Balabanski, Vicky. "Chapter Six: Didache 16 as a Develoopment in Christian Eschatology." Eschatology in the Making: Mark, Matthew, and the Didache. Cambridge: University Press, 1997, 180-205.
Christian eschatology was not only expressed in the biblical texts. Balabanski considers Didache 16 as an example of eschatological development in early Christianity (Balabanski 1997, 180). After presenting the text of the chapter in Greek and in English, Balabanski observes that the consensus of scholars is that Matthew 24 and Didache 16 likely have a common literary source.
Biblical critics tend to see the relationship in terms of the Didachis drawing on source material but with an awareness of the finished version of one or more Synoptic Gospel. The references to synoptic material tend to be allusions rather than quotations (Balabanski 1997, 186). Balabanski makes substantial use of the work of W.-D. Köhler in this regard.
Balabanski asks whether the overall structure and the logical patterns of Didache 16 might show a clear influence from Matthew 24 (Balabanski 1997, 191). The opening passage of each shows an emphasis on paraenesis. Both texts show an interest in the community as a whole (Balabanski 1997, 192). After this point, however, around Matthew 24:15 and Didache 16:4c, the parallel structure is less clear. However, Balabanski continues to find conceptual and structural elements which suggest a knowledge of Matthew 24 (Balabanski 1997, 194).

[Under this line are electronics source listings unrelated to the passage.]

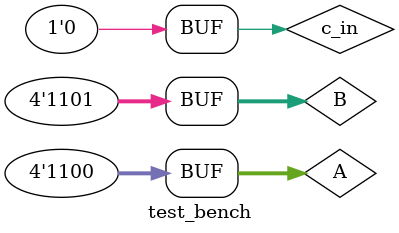
<source format=v>
`timescale 1ns / 1ps
module test_bench(

    );
    
    reg c_in;
    wire c_out;
    reg [3:0] A, B;
    wire [3:0] sum;
    
    Adder add(c_in, A, B, sum, c_out);
    
    initial begin
    c_in = 1;
    A = 4'b1100;
    B = 4'b1001;
    
    #10 c_in = 1;
    A = 4'b0001;
    B = 4'b1001;
    
    #10 c_in = 0;
    A = 4'b1100;
    B = 4'b1101;
    end
    
endmodule

</source>
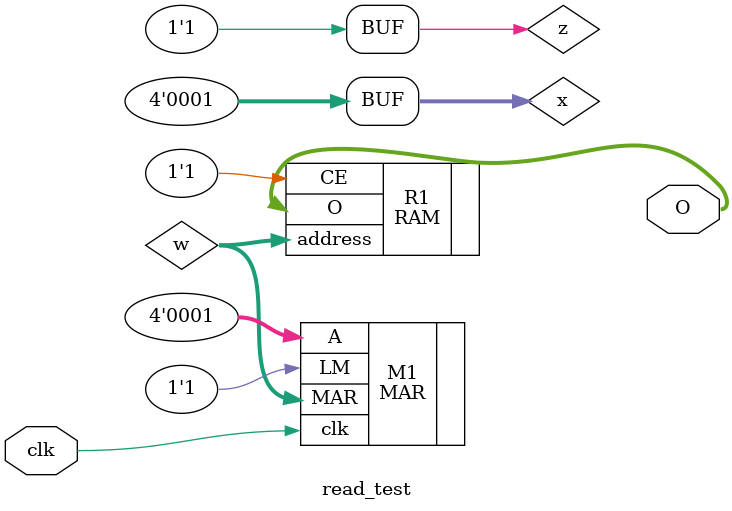
<source format=v>
`timescale 1ns / 1ps



module read_test(input clk,output[7:0] O);
wire [3:0] w;
wire z ;
assign z =1'b1;
wire [3:0] x;
assign x = 4'b0001;

RAM R1 (.CE(z),.address(w),.O(O));
MAR M1 (.A(x),.LM(z),.MAR(w),.clk(clk));
endmodule

</source>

Köhler further argues that the Didache frequently draws on traditions which are not found in Synoptic materials (Balabanski 1997, 195). Balabanski questions the use of a common source in this case, as it would lead to the question of why each author selected different elements to use while consulting the same source (Balabanski 1997, 196).
In the end, Balabanski understands the Didache as an attempt to comment on current situations, using text and ideas from the Gospels but not as any attempt to rplace them. Therefore, ideas could be drawn from many sources, and it would not be necessary to provide every logical detail. "Its very selectivity presupposes the continued use of the Gospel, and implies that its function was to serve as an adjunct" (Balabanski 1997, 197, emphasis hers). To explore this idea Balabanski evaluates the idea of Didache 16 on the basis of the interest of different passages. For instance, the passage opens with a command to "watch." This watching is not in order to notice the Lord's coming, but to be careful of one's way of life. Both meanings can be found in the biblical texts (Balabanski 1997, 198). The interpetation here suggests the Didache does not take a primary interest in an unexpected second coming of Christ.